Conto: Uma Noite na Coke Luxe
Na efervescente Mauá dos anos 1990, a casa noturna Coke Luxe, localizada na Rua Princesa Isabel, era o ponto de encontro da juventude alternativa. Com duas pistas de dança — a principal, voltada ao dance pop e hits da época, e a misteriosa pista secundária conhecida como "Inferninho", dedicada ao rock gótico e new wave — o local era palco de encontros intensos e momentos inesquecíveis.

Era sábado à noite e Mauá vibrava em sua própria frequência. Em frente ao número 210 da Rua Princesa Isabel, um grupo de jovens ria alto, com calças largas, cabelos coloridos, piercings brilhando à luz dos postes e olhos cheios de expectativa. A entrada da Coke Luxe, com sua fachada de neon vermelho, era como um portal: ao cruzá-lo, o mundo lá fora desaparecia.
A casa noturna era lendária — duas pistas, duas almas. Na pista principal, luzes estroboscópicas dançavam junto com os corpos suados embalados por La Bouche, Technotronic, Corona, Haddaway, e batidas eletrônicas que pareciam fazer o coração bater no mesmo BPM da música. Lá em cima, no camarote, garotas com botas plataforma e meninos de regata cavada tiravam fotos com câmeras descartáveis e gritavam o refrão de What Is Love como se fosse um hino de guerra.

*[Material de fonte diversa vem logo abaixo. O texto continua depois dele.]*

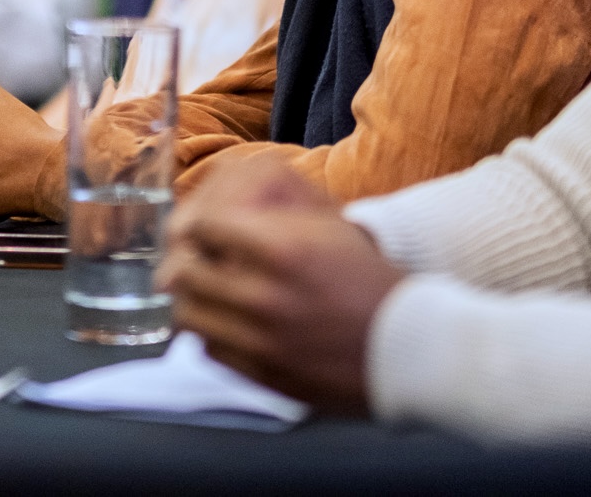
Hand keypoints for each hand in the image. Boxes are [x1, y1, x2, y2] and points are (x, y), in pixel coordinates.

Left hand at [158, 156, 402, 415]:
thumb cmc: (367, 279)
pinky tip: (229, 322)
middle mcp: (264, 296)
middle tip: (195, 257)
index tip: (202, 227)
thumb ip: (270, 217)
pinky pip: (209, 350)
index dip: (198, 223)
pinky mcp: (261, 374)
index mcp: (282, 250)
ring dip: (193, 298)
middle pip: (184, 272)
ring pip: (188, 314)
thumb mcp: (327, 227)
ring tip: (208, 291)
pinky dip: (211, 333)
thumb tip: (217, 215)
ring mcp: (260, 340)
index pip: (202, 226)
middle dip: (186, 259)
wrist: (406, 344)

Mas o coração sombrio da noite estava lá embaixo. Era conhecido como o Inferninho — um corredor escuro, úmido, iluminado apenas por luzes vermelhas e uma máquina de fumaça que nunca parava. O cheiro era de cerveja, cigarro e desejo não declarado. Lá, os cabelos eram tingidos de preto, os olhos carregavam delineadores espessos, e as almas pareciam pairar entre os acordes distorcidos de Sisters of Mercy, The Cure, Joy Division e Siouxsie and the Banshees.
Foi ali que André, 19 anos, viu Melissa pela primeira vez. Ela usava um vestido de renda preta, batom vinho e botas de vinil. Não dançava, apenas deslizava pelos cantos, como se tivesse sido esculpida em névoa. Quando seus olhos se cruzaram, Lucretia My Reflection explodiu nas caixas de som como um feitiço. Ele se aproximou. Ela sorriu — ou pelo menos ele achou que sim.
“Você é mais dance ou mais inferninho?”, ela perguntou, com um sotaque que misturava ironia e tédio.
“Depende da companhia”, ele respondeu, tentando parecer mais misterioso do que realmente era.
E ali ficaram. Dançaram sem se tocar, riram sem razão, beberam o que parecia um drink com gosto de infância corrompida e, entre uma música e outra, se perderam — não um no outro, mas em si mesmos. Como todo mundo naquela noite.
Lá fora, a madrugada avançava e os primeiros sinais do domingo ameaçavam apagar a magia. Mas dentro da Coke Luxe, o tempo não existia. Era sempre sábado. Sempre noite. Sempre juventude.
Na saída, com o corpo suado e os ouvidos zumbindo, André se perguntou se veria Melissa de novo. Talvez sim, talvez não. Na Coke Luxe, as conexões eram intensas e efêmeras, como faíscas numa pista de dança.
O que importava é que ele viveu.
E em Mauá, nos anos 90, isso era tudo.